--- Start ---

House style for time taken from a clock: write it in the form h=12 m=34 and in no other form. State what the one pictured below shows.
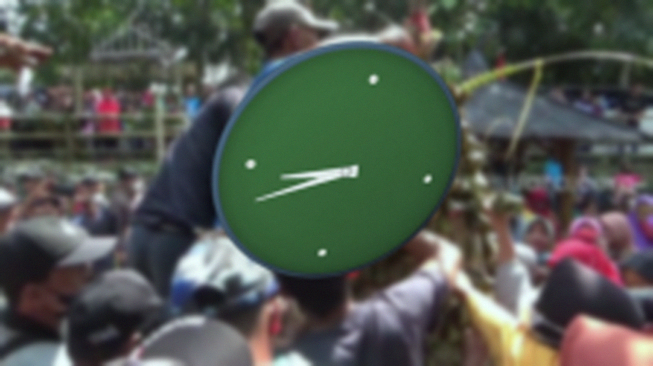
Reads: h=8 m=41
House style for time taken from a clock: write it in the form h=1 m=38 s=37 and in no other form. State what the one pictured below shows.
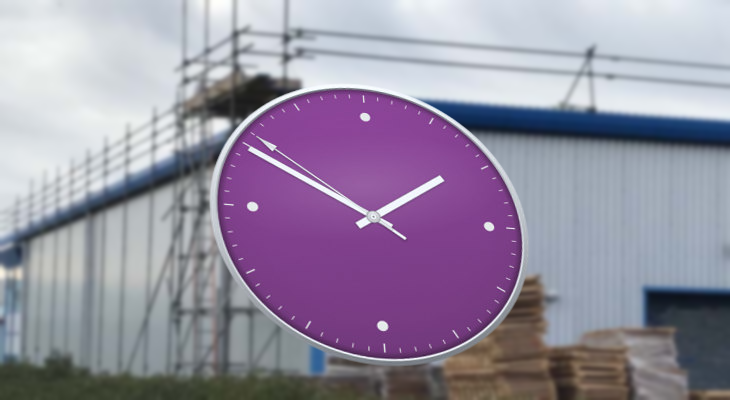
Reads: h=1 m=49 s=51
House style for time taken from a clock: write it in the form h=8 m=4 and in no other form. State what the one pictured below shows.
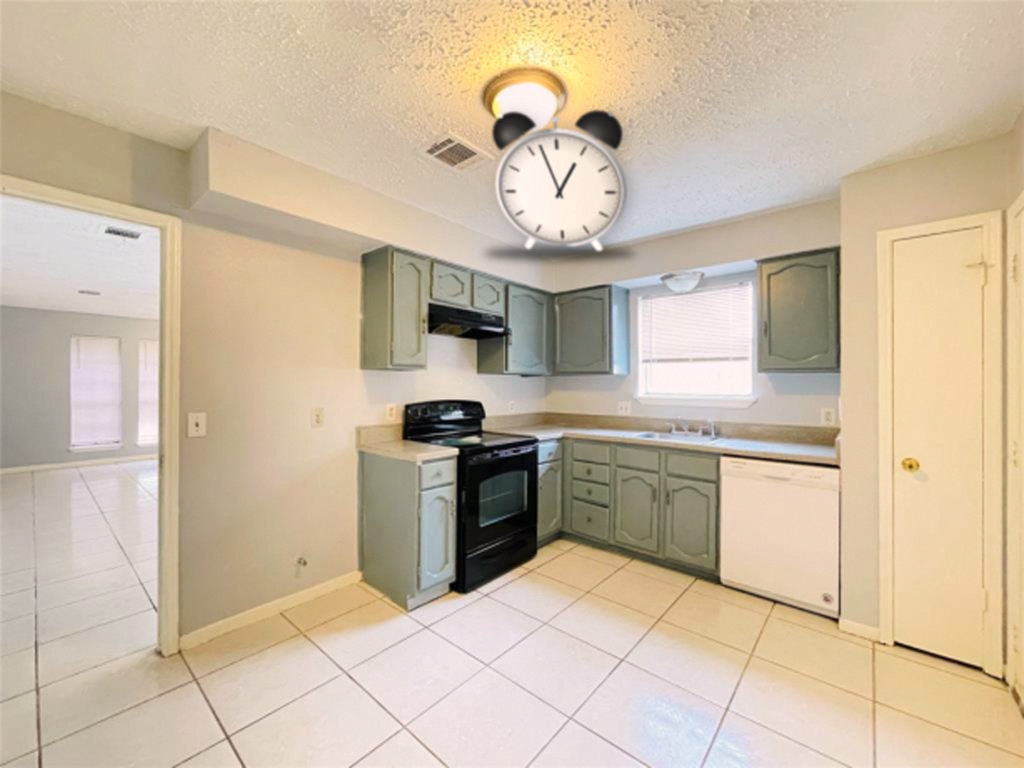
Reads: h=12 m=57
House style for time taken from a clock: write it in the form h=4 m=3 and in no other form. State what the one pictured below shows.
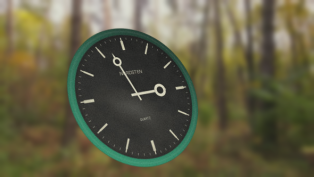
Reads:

--- End ---

Copy all of the records above word for word, omitting the pictures.

▸ Solution
House style for time taken from a clock: write it in the form h=12 m=34 and in no other form. State what the one pictured below shows.
Reads: h=8 m=41
House style for time taken from a clock: write it in the form h=1 m=38 s=37 and in no other form. State what the one pictured below shows.
Reads: h=1 m=49 s=51
House style for time taken from a clock: write it in the form h=8 m=4 and in no other form. State what the one pictured below shows.
Reads: h=12 m=57
House style for time taken from a clock: write it in the form h=4 m=3 and in no other form. State what the one pictured below shows.
Reads:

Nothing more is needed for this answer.